Exercise aim: Filter the data for "time" and copy matching lines.

Available data:
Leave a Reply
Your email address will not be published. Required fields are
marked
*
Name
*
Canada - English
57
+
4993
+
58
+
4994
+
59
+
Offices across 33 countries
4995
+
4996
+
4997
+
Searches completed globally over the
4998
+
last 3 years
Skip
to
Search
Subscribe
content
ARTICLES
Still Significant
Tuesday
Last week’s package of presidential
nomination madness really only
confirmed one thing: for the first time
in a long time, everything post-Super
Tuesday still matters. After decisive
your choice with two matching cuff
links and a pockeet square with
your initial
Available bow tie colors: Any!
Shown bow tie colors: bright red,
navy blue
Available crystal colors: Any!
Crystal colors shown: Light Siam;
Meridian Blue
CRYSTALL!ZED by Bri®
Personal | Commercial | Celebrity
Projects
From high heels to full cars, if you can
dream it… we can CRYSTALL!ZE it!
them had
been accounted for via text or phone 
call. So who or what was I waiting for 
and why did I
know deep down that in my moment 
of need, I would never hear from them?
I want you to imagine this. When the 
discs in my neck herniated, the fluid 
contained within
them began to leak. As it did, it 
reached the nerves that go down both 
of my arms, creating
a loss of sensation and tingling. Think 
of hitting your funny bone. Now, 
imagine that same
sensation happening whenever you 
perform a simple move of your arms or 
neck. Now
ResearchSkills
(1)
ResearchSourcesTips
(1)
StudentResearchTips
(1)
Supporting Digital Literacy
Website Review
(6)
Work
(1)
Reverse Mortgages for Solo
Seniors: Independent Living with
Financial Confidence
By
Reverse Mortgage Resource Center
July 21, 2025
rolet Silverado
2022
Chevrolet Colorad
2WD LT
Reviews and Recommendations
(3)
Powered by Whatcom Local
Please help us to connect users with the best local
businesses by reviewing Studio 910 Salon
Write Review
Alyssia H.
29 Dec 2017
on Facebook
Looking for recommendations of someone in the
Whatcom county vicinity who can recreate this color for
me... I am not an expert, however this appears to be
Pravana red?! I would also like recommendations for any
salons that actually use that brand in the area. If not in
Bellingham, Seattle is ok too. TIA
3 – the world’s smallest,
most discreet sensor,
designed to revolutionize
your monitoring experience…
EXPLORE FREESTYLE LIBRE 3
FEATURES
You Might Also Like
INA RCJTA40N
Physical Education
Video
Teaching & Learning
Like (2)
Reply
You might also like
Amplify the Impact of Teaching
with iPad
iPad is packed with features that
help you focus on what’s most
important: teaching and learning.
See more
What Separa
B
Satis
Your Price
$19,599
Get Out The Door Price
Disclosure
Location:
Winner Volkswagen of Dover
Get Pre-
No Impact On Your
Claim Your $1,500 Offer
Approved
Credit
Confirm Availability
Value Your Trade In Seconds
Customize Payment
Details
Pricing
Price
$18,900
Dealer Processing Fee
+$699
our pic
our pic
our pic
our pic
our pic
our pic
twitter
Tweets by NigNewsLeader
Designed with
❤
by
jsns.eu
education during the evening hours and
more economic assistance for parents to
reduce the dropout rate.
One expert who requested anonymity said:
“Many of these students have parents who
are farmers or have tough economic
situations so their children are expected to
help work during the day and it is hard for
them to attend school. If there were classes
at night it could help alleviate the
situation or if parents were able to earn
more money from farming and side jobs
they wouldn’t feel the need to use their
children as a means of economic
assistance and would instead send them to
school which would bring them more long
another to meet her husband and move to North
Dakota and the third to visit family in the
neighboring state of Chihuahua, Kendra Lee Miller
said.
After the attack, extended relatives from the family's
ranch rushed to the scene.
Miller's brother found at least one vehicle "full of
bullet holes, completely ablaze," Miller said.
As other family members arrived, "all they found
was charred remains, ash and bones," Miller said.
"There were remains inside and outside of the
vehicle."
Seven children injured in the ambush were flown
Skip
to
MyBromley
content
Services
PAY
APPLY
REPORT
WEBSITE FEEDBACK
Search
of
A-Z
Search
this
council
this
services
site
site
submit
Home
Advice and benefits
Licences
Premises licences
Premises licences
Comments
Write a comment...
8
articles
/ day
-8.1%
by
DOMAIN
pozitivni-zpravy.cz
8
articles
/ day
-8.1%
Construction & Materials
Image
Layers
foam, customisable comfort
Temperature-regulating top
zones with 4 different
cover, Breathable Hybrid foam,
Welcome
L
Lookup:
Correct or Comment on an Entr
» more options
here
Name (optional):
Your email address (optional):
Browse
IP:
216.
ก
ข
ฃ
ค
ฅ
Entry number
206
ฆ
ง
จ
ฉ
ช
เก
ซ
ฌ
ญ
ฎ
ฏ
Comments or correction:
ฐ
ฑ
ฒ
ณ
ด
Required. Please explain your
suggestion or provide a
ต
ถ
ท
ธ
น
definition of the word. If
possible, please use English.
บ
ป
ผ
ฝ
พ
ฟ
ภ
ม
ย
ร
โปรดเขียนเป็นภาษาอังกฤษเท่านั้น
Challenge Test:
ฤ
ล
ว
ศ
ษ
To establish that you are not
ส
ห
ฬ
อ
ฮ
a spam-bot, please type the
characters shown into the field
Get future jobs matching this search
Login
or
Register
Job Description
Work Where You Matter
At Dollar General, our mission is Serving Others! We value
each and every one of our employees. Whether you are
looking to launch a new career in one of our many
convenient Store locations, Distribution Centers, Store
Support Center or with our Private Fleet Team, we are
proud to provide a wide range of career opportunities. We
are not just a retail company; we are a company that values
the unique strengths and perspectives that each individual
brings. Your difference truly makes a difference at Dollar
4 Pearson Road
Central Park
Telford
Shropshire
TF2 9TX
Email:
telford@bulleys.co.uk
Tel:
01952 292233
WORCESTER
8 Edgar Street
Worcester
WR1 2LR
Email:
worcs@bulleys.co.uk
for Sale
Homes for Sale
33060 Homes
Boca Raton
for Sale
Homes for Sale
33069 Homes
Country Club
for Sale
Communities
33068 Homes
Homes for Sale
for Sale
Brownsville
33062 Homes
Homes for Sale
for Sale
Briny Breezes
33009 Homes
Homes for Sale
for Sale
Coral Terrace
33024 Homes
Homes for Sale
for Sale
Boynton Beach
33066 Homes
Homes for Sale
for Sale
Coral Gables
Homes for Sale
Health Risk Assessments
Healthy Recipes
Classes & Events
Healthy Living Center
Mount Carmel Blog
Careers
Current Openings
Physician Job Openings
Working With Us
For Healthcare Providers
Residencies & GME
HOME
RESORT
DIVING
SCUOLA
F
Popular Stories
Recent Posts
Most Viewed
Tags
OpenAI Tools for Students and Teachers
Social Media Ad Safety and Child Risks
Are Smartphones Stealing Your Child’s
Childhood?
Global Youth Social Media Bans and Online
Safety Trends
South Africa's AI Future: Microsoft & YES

Written response:
confirmed one thing: for the first time
in a long time, everything post-Super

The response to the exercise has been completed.